Todd VanDerWerff in his article, "Gone Girl is the Most Feminist Mainstream Film in Years," claims that Amy is a "Frankenstein's Monster," cobbled out of all the oppressive societal expectations for women, and that the film is feminist because by the end, she relegates Nick to the very type of supportive wife character that women are called on to play in scads of male-centric stories. (Sidebar: Is this a female-centric movie after all? Only Ben Affleck appears on the poster, and he's the one most sympathetically portrayed throughout the film. Any character who is kind to an animal pretty much gets an automatic pass.) However, I'm afraid that assessment gives exactly the wrong impression of feminism that most feminists seem to argue for. Many males and females alike already think feminism is about hating men and overpowering them. If feminism is really equalism, then my aforementioned ending of them both being stuck and unhappy would be a fairer representation of what happens after the facades fall. The power imbalance clearly tips toward Amy, so if the film IS feminist, it's a very radical, unequal feminism.
This echoes the privilege issue of why many activists say Men's Rights can't exist or White Pride or Straight Pride can't exist.

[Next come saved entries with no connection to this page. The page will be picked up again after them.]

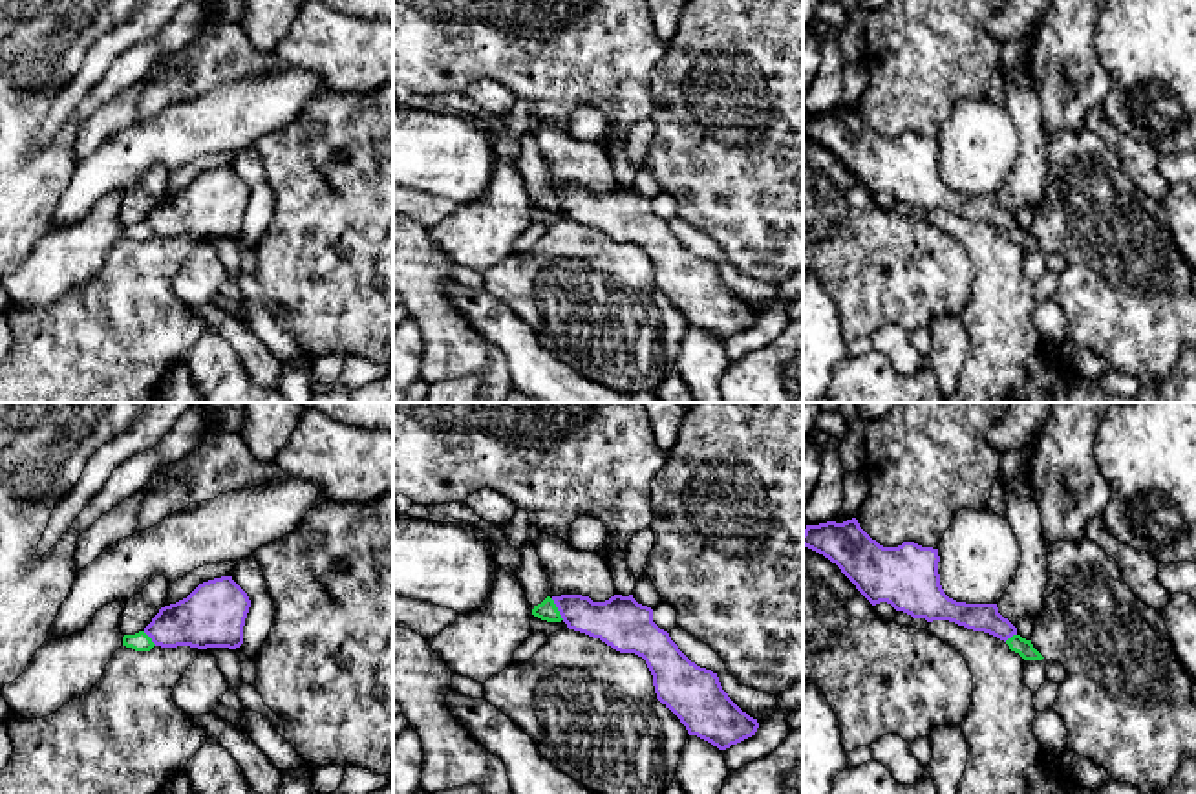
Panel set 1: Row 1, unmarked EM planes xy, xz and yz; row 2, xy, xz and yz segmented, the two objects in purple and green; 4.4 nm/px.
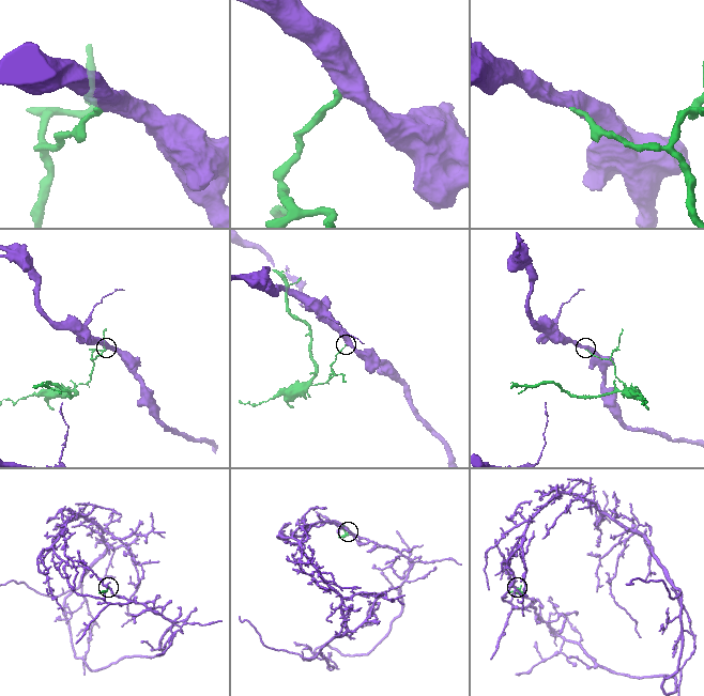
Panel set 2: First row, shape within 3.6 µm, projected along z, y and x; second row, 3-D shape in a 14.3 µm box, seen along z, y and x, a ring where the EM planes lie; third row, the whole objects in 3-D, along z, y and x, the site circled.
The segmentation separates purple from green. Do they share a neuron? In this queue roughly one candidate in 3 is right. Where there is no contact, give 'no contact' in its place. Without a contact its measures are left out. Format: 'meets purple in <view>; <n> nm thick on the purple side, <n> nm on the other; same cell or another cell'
meets purple in xz; 190 nm thick on the purple side, 90 nm on the other; another cell

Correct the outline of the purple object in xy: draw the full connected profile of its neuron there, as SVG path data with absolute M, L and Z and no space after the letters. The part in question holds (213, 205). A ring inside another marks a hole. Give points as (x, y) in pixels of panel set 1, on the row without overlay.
M221 166L199 174L187 188L161 198L144 223L161 238L236 240L243 234L249 198L247 183L232 166Z

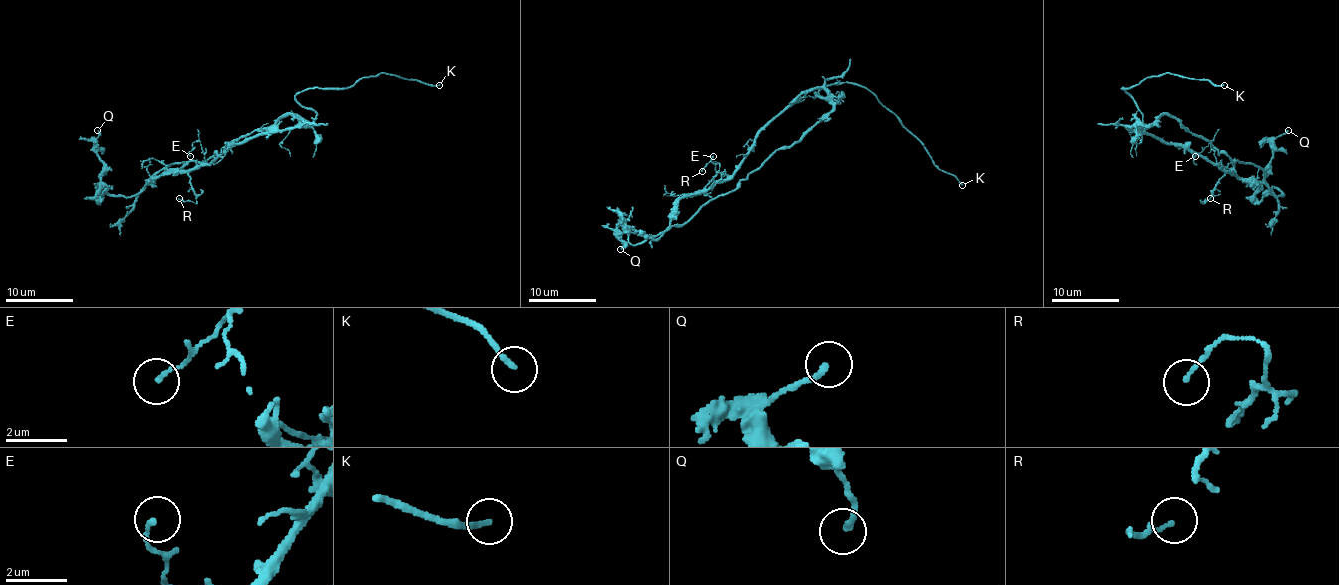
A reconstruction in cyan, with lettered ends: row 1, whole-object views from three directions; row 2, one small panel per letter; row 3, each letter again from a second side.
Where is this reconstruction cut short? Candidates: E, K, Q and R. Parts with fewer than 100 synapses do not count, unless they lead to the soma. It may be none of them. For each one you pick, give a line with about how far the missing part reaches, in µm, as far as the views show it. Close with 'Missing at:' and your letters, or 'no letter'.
K: Missing length about 15 µm
Missing at: K

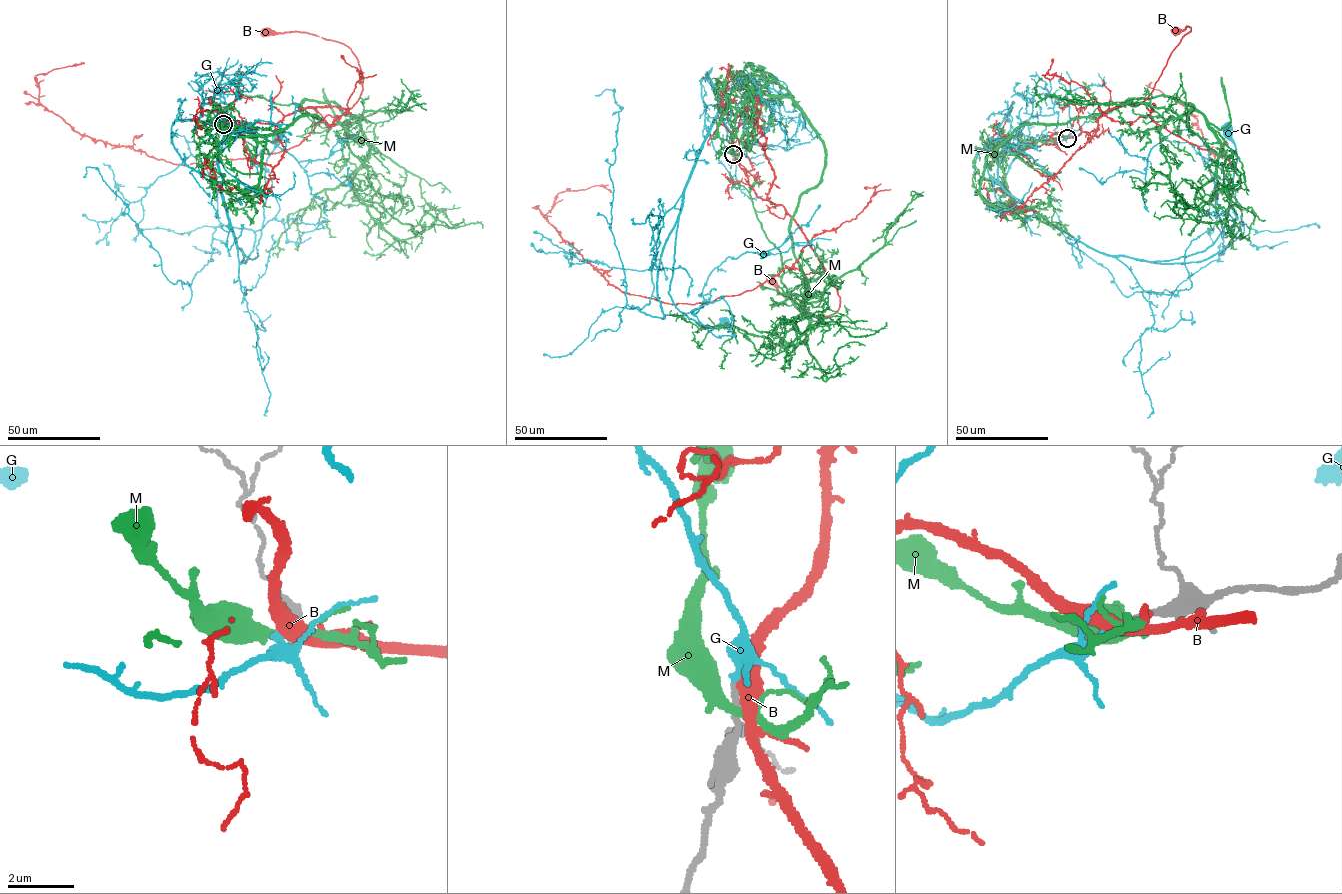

The systems in power can't "rise up" any higher than they are; they are the ones oppressing minorities, whether or not they know it. They are recognized as the default...even though minorities strive to rid that rhetoric of "default" or "normal." But then where does the cycle of victimhood stop? Is it fair to cheer for this woman beating a man because women currently have less power than men? Is that justice or revenge? If we cheer more for a woman's victory over a man, aren't we still underselling women by thinking it's so impressive and out of the ordinary to beat a man? The double standard still exists, like with any multitude of sins that one gender can commit but is frowned upon if another gender does (in the vacuum of a two-gender world, of course).
All in all, "Gone Girl" is taut and suspenseful with some sick twists and turns, but it's not particularly smart in its characterization or plotting, nor is it vanguard when viewed through critical lenses. It lacks the emotional vulnerability and true social satire of effective domestic dramas that came before, and it only shines when it's exercising (instead of exorcising - zing!) every incredulously negative behavior of the femme fatale trope.